- [Excerpted text]
-------

Markell mastered table tennis in the basement of his childhood home in Newark, besting first his father, Dr. William Markell, who taught accounting at UD, and then the family champ, his mother, Leni, a social worker. He went on to win the under-15 Delaware tournament when he was 10, and was “the sixth man on a six-man team” at his alma mater, Brown University.
On this day in mid-March, the 52-year-old chief executive was losing to the Barclay’s champion, but he was having fun and displaying his full repertoire—and not just his forehand smash and backhand topspin. As scores of Barclay employees looked on, some of Markell’s considerable political skills were apparent as well. He was by turns serious—fist-pumping, grunting, occasionally leaving his feet to return a ball—and funny.
When the crowd applauded a point by his opponent, he stopped, smiled and said, “I’ve got armed troopers with me, you know.”
In a sense, he approached the game the way he approaches his job—a job he loves, and takes very seriously, while not taking himself too seriously. After the match he was gracious, pointing out that the champ had stopped using a backspin serve once he realized Markell couldn’t handle it.
It’s this winning combination of traits that makes most Delawareans, including those who disagree with his policies, view their governor as likable, a “good guy.”
At one point during the match, a man in the crowd muttered, “He can only play to his left”—a good-natured suggestion that Markell is a liberal.
That assumption would be inaccurate. Now in his second (and, by law, last) term as governor, the Democrat who once interned for the late Republican Sen. Bill Roth has straddled the line between liberal and conservative while frustrating and irritating extremists on both sides. On the left, he has been a major disappointment to environmentalists and some others. Right-wingers criticize him for being a “gun-grabber” and supporter of gay marriage, among other grievances.

-------

- [What you need to do]
1. In the Markell profile, repeat the text starting with "Markell mastered table" and going on through "mater, Brown University.", but swap "basement" for "garage".
2. Using the Markell profile, decide whether each statement agrees with it. Answer yes or no and quote the words that settle it.
(a) Markell won the under-15 Delaware tournament at age 10.
(b) Markell is serving his first term as governor.
(c) Markell's mother worked as an accountant.

- [Provided material]
-------

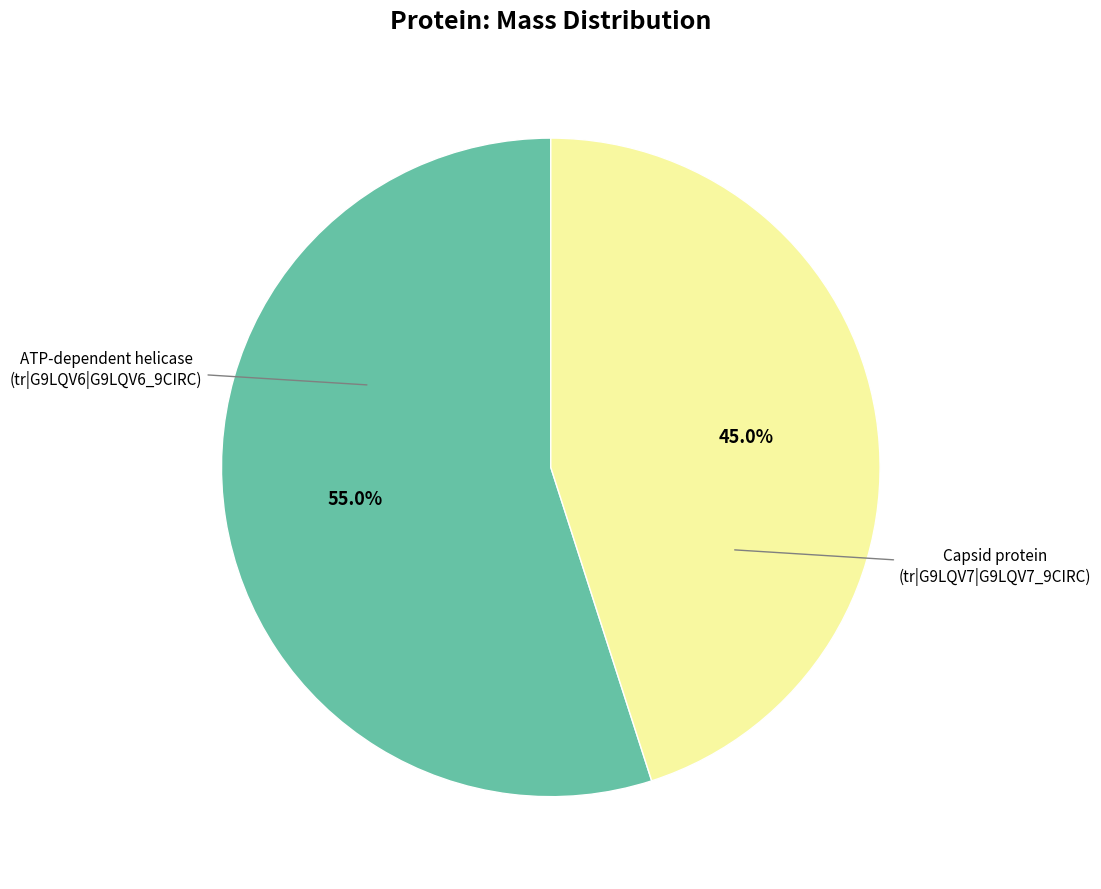

Is there any slice that represents more than half of the pie?

Yes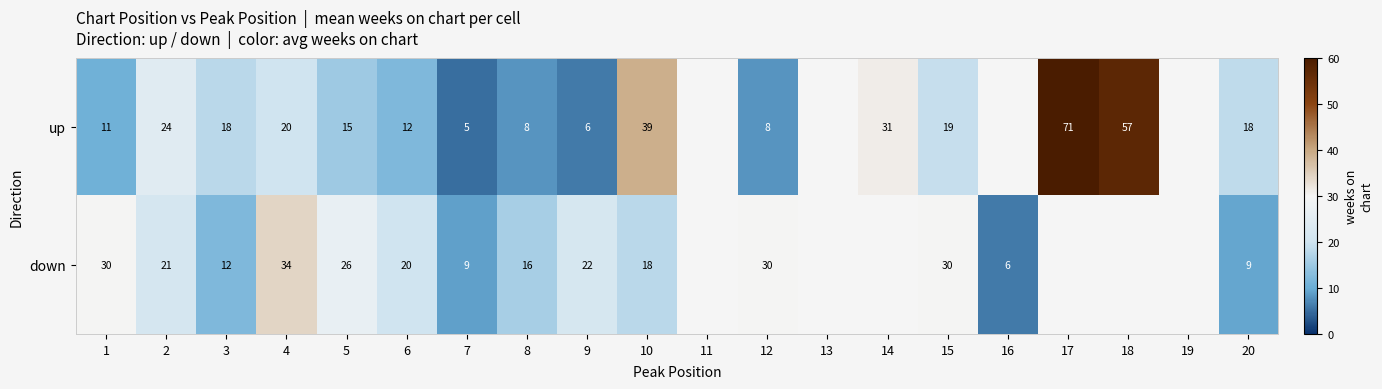

Between 8 and 10, which series saw the biggest shift?

up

-------

- [Your written answers]
1.
Markell mastered table tennis in the garage of his childhood home in Newark, besting first his father, Dr. William Markell, who taught accounting at UD, and then the family champ, his mother, Leni, a social worker. He went on to win the under-15 Delaware tournament when he was 10, and was “the sixth man on a six-man team” at his alma mater, Brown University.

2.
(a) Yes: "He went on to win the under-15 Delaware tournament when he was 10"
(b) No: "Now in his second (and, by law, last) term as governor"
(c) No: "his mother, Leni, a social worker"